Research and Development is a major step for pre or post Product launch, this new Policy also includes support verticals for R&D process and easy funding norms for the same.
Apart from Patent, IPR Policy also addressed other IP products like Geographic Indication and looking forward to give a diverse opportunity in terms of Marketing in wide level. A geographical indication (GI) is a sign used on products that have a specific geographical origin and possess qualities or a reputation that are due to that origin. In order to function as a GI, a sign must identify a product as originating in a given place, e.g Mango of Malda ( W.B ) which is having its own segmented marketplaces in India and abroad. So now startups solving marketing problems in indigenous segments like Indian handicrafts now can avail benefits from this Policy framework.    
Valuation for IP or Intangible assets non- liquidated yet, although many methodology is already there but no single window methodology ever provided at policy level for subtracting actual value from IP Products, previously Indian Accounting Standard definitely tried to solve this problem by introducing IAS 38 but that’s moreover for Intangible assets not exactly for Intellectual Properties.
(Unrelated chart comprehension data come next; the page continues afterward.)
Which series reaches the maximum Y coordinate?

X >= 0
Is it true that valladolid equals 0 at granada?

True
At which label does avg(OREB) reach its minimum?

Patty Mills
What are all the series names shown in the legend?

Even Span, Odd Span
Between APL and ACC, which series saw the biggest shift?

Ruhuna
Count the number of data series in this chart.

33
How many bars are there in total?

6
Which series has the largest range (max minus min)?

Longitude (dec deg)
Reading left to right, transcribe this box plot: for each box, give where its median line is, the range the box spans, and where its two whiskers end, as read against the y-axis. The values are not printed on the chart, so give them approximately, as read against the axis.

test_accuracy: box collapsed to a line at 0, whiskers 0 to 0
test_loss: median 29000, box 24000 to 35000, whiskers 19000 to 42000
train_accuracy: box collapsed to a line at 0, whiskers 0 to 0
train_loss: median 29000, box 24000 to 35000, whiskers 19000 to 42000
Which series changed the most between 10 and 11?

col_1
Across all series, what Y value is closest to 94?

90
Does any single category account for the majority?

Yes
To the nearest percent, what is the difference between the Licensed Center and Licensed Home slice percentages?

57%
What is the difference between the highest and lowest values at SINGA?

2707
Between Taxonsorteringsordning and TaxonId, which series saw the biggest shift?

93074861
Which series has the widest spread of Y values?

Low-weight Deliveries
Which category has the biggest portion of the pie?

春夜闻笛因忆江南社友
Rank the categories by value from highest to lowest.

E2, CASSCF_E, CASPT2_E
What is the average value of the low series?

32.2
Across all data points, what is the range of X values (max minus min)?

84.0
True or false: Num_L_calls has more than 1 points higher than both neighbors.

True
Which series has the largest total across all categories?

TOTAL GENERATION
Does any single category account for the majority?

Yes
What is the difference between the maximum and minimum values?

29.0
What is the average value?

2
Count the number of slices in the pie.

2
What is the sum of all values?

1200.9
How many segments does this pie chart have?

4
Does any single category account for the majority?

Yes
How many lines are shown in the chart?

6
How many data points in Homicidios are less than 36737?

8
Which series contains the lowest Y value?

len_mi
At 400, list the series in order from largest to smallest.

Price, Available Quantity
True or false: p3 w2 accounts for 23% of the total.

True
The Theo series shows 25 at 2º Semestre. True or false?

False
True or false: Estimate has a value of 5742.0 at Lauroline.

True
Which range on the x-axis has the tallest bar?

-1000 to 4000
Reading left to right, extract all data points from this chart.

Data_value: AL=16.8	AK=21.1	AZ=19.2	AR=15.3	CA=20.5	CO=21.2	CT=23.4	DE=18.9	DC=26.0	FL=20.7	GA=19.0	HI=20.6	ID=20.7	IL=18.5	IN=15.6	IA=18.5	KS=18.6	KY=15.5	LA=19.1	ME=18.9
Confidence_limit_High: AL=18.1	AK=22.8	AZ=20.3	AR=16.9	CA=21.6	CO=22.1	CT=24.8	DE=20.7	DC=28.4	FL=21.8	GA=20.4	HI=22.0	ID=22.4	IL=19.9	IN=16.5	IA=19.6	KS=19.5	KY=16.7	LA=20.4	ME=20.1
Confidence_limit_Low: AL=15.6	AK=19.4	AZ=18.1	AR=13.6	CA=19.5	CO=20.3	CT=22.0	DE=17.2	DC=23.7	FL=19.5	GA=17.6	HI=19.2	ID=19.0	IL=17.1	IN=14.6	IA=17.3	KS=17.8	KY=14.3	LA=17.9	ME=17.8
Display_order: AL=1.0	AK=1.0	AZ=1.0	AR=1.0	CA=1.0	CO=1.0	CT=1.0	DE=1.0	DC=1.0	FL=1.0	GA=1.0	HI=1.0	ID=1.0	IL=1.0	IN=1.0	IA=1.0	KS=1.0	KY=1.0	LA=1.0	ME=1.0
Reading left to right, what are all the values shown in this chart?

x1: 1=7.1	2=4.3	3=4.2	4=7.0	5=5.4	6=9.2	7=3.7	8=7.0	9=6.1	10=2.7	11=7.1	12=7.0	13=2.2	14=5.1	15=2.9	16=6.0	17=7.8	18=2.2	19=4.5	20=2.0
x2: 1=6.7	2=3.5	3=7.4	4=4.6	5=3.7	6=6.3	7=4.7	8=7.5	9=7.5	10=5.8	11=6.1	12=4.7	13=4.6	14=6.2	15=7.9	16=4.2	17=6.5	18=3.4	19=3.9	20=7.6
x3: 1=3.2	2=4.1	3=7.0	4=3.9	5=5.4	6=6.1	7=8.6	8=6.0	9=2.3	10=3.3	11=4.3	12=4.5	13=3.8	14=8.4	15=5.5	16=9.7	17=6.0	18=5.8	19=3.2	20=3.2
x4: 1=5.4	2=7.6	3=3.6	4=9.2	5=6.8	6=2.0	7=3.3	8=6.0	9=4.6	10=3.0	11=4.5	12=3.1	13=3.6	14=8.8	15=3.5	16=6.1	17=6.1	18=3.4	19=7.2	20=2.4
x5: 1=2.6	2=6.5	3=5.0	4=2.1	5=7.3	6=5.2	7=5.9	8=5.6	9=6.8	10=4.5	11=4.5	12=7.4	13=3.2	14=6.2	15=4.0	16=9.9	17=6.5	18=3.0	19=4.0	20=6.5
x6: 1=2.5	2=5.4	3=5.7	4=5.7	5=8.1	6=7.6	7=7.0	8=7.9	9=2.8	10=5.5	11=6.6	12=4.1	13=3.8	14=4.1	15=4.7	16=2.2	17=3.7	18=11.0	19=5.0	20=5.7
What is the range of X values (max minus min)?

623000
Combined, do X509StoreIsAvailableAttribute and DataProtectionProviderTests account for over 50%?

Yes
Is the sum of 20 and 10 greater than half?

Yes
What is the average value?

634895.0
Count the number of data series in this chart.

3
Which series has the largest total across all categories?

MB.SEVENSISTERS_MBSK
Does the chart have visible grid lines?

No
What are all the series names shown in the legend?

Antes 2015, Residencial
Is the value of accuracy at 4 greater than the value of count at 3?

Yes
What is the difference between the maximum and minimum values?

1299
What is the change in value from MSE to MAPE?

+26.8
But this new policy promised to implement proper guidelines for the same. On the other hand, it’s already been declared that IP Assets can be mortgaged for raising funds. So Startups now can look for this alternative means of fund raising. This policy also empowers social entrepreneurs like craftsman, Artisans’, farmers by providing IP friendly loan and linking up Venture Capital and Angel Funds for the development and Commercialization of IP Assets.
What’s NOT in the platter:

·         This policy is still silent about Software Patenting Issue in India
·      Even no clear directives towards IP protection and monetization for emerging Techs like Internet of Things ( IOT ), Virtual and Augmented Reality and Gaming.
·         No promises of strengthen copyright Protection for Software neither for online marketplaces.
·         No directives towards UX and UI protection through Industrial Designs.
·         No clear prospective on prototyping laws and protecting and commercializing subsequent IPR issues while prototyping.
·         The whole 30 pages exhaustive policy document made without any supportive empirical data.
But irrespective of all its flaws; this is India’s first Intellectual Property Policy which is subject to be validated by proper ACTION.